If the journal and data files are on different file systems, you must use db.fsyncLock() and db.fsyncUnlock() to ensure that the data files do not change, providing consistency for the purposes of creating backups.

So in my specific scenario (no replicas + cannot lock the DB) the above condition for locking the database cannot be fulfilled.

The question is: will the above scenario even work as a backup method? Is it even possible to restore from such a backup (having data and journal on a separate disks and created at different time)? Will mongo even start?
Important assumption: I can live with inconsistency between the data and journal in the last hour (when the snapshots started to be created by the Cloud provider) - I want to have the data consistent before the snapshots started happening.
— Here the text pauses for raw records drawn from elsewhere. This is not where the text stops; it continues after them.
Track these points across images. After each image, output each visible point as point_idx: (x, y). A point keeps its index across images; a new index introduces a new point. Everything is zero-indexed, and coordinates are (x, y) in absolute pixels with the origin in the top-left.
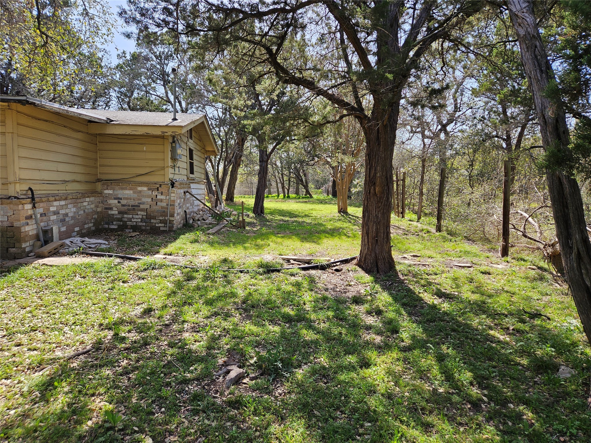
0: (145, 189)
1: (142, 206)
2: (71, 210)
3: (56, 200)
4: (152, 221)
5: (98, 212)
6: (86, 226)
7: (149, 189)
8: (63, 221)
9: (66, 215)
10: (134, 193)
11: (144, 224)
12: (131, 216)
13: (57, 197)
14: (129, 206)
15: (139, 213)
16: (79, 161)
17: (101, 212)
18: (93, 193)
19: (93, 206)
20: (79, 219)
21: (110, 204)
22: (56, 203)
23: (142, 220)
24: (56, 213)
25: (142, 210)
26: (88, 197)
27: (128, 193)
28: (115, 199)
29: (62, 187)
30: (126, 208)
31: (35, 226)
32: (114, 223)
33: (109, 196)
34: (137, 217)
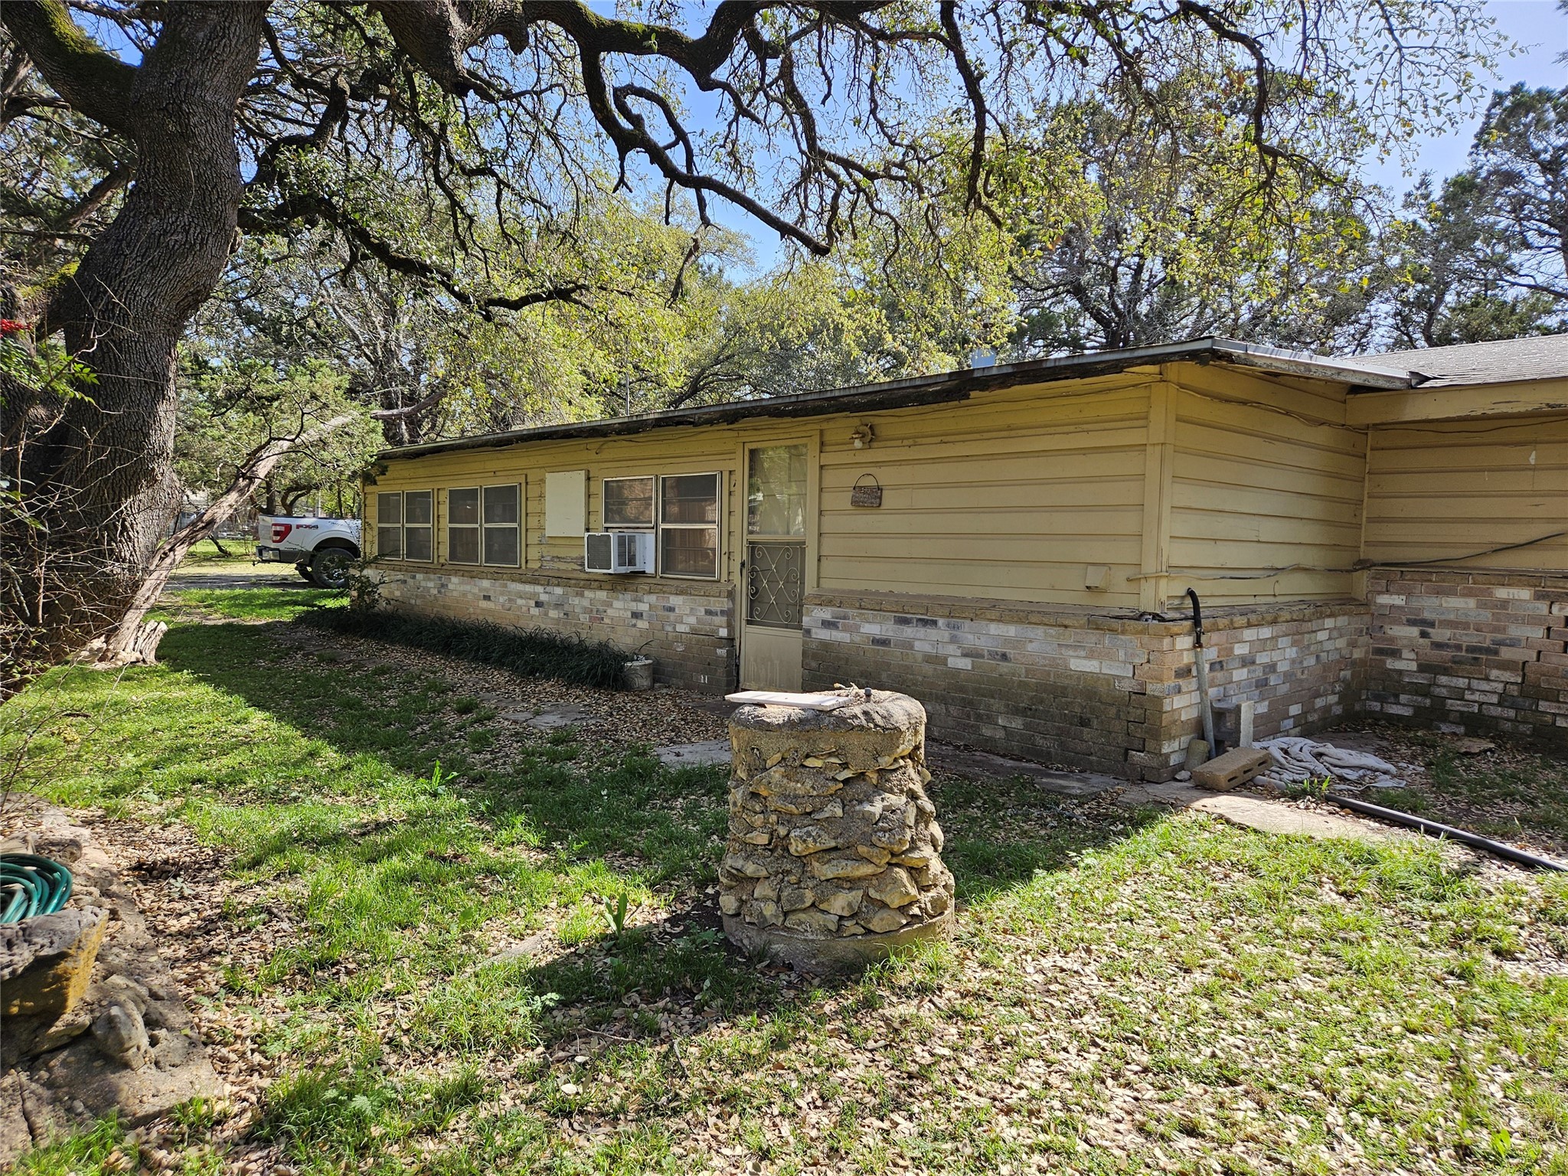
0: (1525, 594)
1: (1506, 653)
2: (1285, 655)
3: (1249, 625)
4: (1543, 705)
5: (1354, 663)
6: (1319, 703)
7: (1539, 597)
8: (1262, 684)
9: (1272, 668)
10: (1481, 605)
11: (1512, 713)
12: (1462, 683)
13: (1254, 617)
14: (1459, 647)
15: (1494, 673)
16: (1313, 509)
17: (1362, 662)
18: (1345, 602)
19: (1341, 643)
20: (1302, 681)
21: (1392, 639)
22: (1249, 634)
23: (1504, 700)
24: (1247, 662)
25: (1505, 666)
26: (1332, 615)
27: (1460, 605)
28: (1412, 623)
29: (1264, 586)
30: (1447, 654)
31: (1195, 698)
32: (1403, 698)
33: (1393, 615)
34: (1484, 686)
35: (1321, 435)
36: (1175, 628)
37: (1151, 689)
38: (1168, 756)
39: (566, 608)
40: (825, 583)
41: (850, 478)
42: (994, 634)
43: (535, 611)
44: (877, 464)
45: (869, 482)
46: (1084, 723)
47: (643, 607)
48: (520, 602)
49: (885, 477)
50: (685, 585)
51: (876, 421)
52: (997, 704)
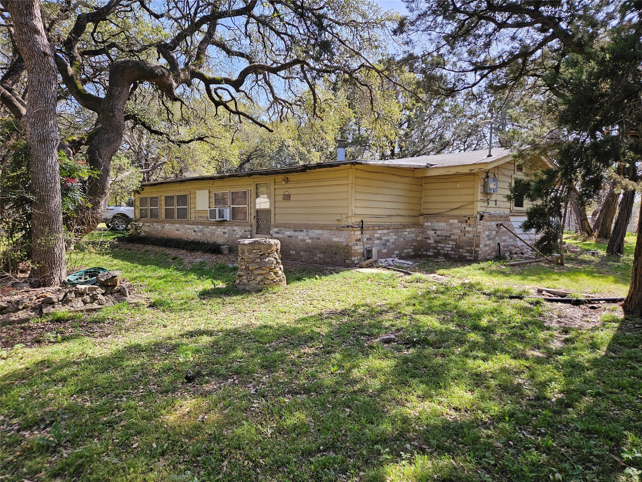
0: (456, 221)
1: (452, 237)
2: (392, 237)
3: (379, 229)
4: (460, 250)
5: (418, 241)
6: (405, 251)
7: (459, 222)
8: (385, 245)
9: (388, 241)
10: (447, 225)
11: (454, 253)
12: (443, 245)
13: (380, 227)
14: (442, 236)
15: (450, 242)
16: (402, 199)
17: (421, 241)
18: (416, 225)
19: (413, 235)
20: (398, 245)
21: (428, 235)
22: (380, 232)
23: (452, 249)
24: (378, 239)
25: (452, 240)
26: (408, 228)
27: (442, 225)
28: (432, 230)
29: (388, 220)
30: (440, 238)
31: (362, 247)
32: (431, 250)
33: (427, 228)
34: (448, 246)
35: (406, 180)
36: (355, 229)
37: (350, 244)
38: (354, 261)
39: (203, 232)
40: (277, 222)
41: (282, 192)
42: (316, 233)
43: (193, 233)
44: (289, 188)
45: (287, 193)
46: (336, 254)
47: (226, 230)
48: (189, 231)
49: (291, 192)
50: (238, 223)
51: (288, 176)
52: (317, 251)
In other words: what does it mean in MongoDB manual:

… you must use db.fsyncLock() and db.fsyncUnlock() to ensure that the data files do not change, providing consistency for the purposes of creating backups.

If any more info is needed please say.

All the best folks!

chris · January 26, 2024, 12:27pm

No, you may as well throw away the journal at this point, the data volume will be consistent as of the last checkpoint.

However multiple shards having the snapshots at different times will have irreconcilable inconsistencies. Without the recommended deployment of replicaSets for config and shards there are no secondaries that could be fsyncLocked so this must be done on the primaries.

Additionally the balancer must be stopped before the backup too:
https://www.mongodb.com/docs/manual/administration/backup-sharded-clusters/

Sameer_Kattel · March 19, 2025, 11:39am

Hi @chris
I am in similar situation.
If we just stop the balancer then what kind of irreconcilable inconsistencies can arise if fsynclock is bypassed?

Also if journal and data are on same partition then is it ok to bypass fynclock before snapshotting disk?

Hi @Pawel_Gietki did you end up with doing fsynclock before snapshotting?

chris · March 22, 2025, 5:22pm

In this topic the shards and config server were single member replicasets.
The timing of the shard snapshots could have a difference of one hour, inherently this will cause an inconsistent backup of the cluster, and if the balancer is not disabled a further difference between the config server and the shards.

A restore of those backups would have each component at a different point on the timeline.

For a sharded cluster a fsynclock is still required to prevent writes to the cluster.

With a self-managed deployment Cloud-Manager and Ops-Manager provide backups without needing to stop the balance or writes. This comes at a cost however.

Sameer_Kattel · March 24, 2025, 7:15am

Thanks for the reply @chris !

I am still failing to understand the inconsistency.

Provided the balancer is stopped , there is no data migration happening and all snapshots taken nearly at the same time what kind of inconsistency can arise if we don’t fsynclock?
Data loss is acceptable. The only requirement is that one should be able to spin up a working mongo with restored data from snapshot.

chris · March 24, 2025, 9:34pm

Yup. No problem then.

Sameer_Kattel · March 25, 2025, 1:36am

When I said data loss, I meant it’s not complete data loss but the data that might not have been completely synced to all replicas.

Thanks again for the prompt response!